- _ASSIGNED TASK_
For this exercise, write out every entry exactly and leave the pictures out.

[[ DATA RECORDS open ]]

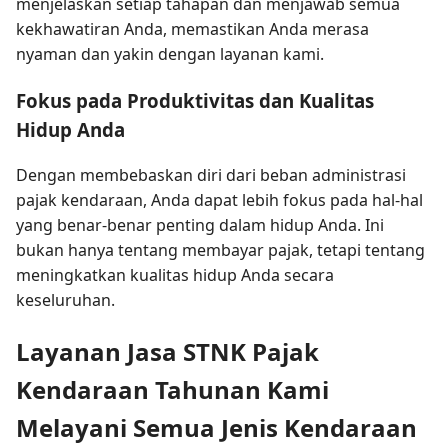
menjelaskan setiap tahapan dan menjawab semua
kekhawatiran Anda, memastikan Anda merasa
nyaman dan yakin dengan layanan kami.
Fokus pada Produktivitas dan Kualitas
Hidup Anda
Dengan membebaskan diri dari beban administrasi
pajak kendaraan, Anda dapat lebih fokus pada hal-hal
yang benar-benar penting dalam hidup Anda. Ini
bukan hanya tentang membayar pajak, tetapi tentang
meningkatkan kualitas hidup Anda secara
keseluruhan.
Layanan Jasa STNK Pajak
Kendaraan Tahunan Kami
Melayani Semua Jenis Kendaraan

[[ DATA RECORDS closed ]]

- _TASK RESPONSE_
menjelaskan setiap tahapan dan menjawab semua
kekhawatiran Anda, memastikan Anda merasa
nyaman dan yakin dengan layanan kami.
Fokus pada Produktivitas dan Kualitas
Hidup Anda
Dengan membebaskan diri dari beban administrasi
pajak kendaraan, Anda dapat lebih fokus pada hal-hal
yang benar-benar penting dalam hidup Anda. Ini
bukan hanya tentang membayar pajak, tetapi tentang
meningkatkan kualitas hidup Anda secara
keseluruhan.
Layanan Jasa STNK Pajak
Kendaraan Tahunan Kami
Melayani Semua Jenis Kendaraan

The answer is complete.